Macedonia, without a doubt, can be described as a “breathtaking” country in two different ways: first because of its beautiful nature and nice and welcoming people; second because of the annual negative news about the air quality in its cities – especially in Skopje. According to statistics of the WHO, Skopje is playing in the same league with Beijing, New Delhi and other Chinese and Indian cities if it comes to air pollution. But also other European cities like Sarajevo or Krakow are struggling with a deadly mix of fumes, aerosol particles and nitrogen oxides.
According to a 2018 report of the WHO (World Health Organization), 9 out of 10 people on the Earth are breathing highly polluted air and around 7 Million people around the world die every year from the consequences of pollution and bad air quality – just a comparison: that’s the entire population of Serbia or Bulgaria! Most people might think about Shanghai, Mexico City or New Delhi when they hear about smog problems, but also European cities have huge problems with air quality.

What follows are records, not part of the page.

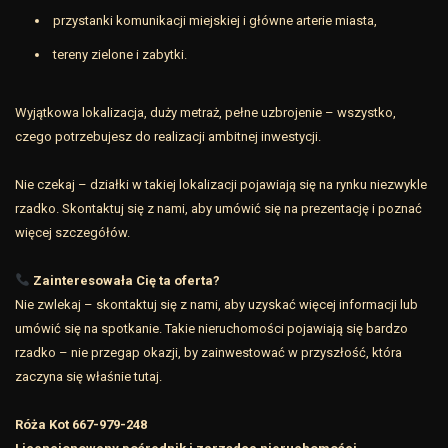
przystanki komunikacji miejskiej i główne arterie miasta,
tereny zielone i zabytki.
Wyjątkowa lokalizacja, duży metraż, pełne uzbrojenie – wszystko,
czego potrzebujesz do realizacji ambitnej inwestycji.
Nie czekaj – działki w takiej lokalizacji pojawiają się na rynku niezwykle
rzadko. Skontaktuj się z nami, aby umówić się na prezentację i poznać
więcej szczegółów.
Zainteresowała Cię ta oferta?
Nie zwlekaj – skontaktuj się z nami, aby uzyskać więcej informacji lub
umówić się na spotkanie. Takie nieruchomości pojawiają się bardzo
rzadko – nie przegap okazji, by zainwestować w przyszłość, która
zaczyna się właśnie tutaj.
Róża Kot 667-979-248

Looking at the interactive map of the European Air Quality Index or the Berkeley Earth pollution map, a clear gap between eastern and western Europe becomes visible. The most polluted areas can be found in eastern Europe (here especially in the south of Poland) and on the Balkans – here mostly in Bosnia and Herzegovina, Bulgaria and Macedonia. But also western metropolises like Paris, Milan or the Ruhr-Area in Germany are exceeding the pollution limits set by the EU on a regular basis.
The smog over the cities contains a (in some places highly toxic) cocktail of particulate matter (PM), ozone (O3), sulfur dioxide (SO2) and nitrogen oxides (NO2). A long lasting exposure to aerosol particles in a density of less than 2,5 µg/m3 of air can cause serious damage to the lungs (already particles of less than 10 µg can penetrate the lungs) and are clearly related to a high mortality rate in those areas with a high level of pollution. Negative health effects can be observed even with a low concentration of particulates. Ozone, sulfur dioxide and nitrogen dioxide are proved to cause a highly negative impact on the cardio-vascular and the respiratory system, inducing chronic bronchitis, asthma, inflammations of the respiratory system and blood circulation problems. The main causes of death caused by these elements are (among others): lung cancer, (brain) stroke, acute infections of the respiratory organs and cardio-vascular diseases (blood circulation problems).

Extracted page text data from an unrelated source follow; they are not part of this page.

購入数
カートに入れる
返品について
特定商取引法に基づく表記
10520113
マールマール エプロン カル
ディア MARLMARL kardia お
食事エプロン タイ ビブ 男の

While in summer the air quality in most European agglomerations is fair to moderate, the most hazardous time are the winter-months. Not only the road traffic but also coal power plants and private households contribute to worsen the air quality. Many people in the Balkan-countries heat with coal, wood or even old engine oil, plastic and other poisonous energy sources and most public buses in the cities work without catalytic converters.

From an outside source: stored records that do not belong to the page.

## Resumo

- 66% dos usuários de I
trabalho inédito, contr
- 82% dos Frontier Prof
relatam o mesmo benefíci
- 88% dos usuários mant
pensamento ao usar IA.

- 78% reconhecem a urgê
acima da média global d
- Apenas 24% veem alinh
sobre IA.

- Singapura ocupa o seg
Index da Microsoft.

But not only the sources of the fumes is a crucial condition for a high level of pollution, but also geographical circumstances. The example of Skopje shows it clearly: the city is situated in a basin surrounded by mountains on three sides, which has a hindering impact on the air exchange in the area and keeps the bad air over the city. Sarajevo – another Balkan city with similar high levels of air pollution – is facing the same geographical case.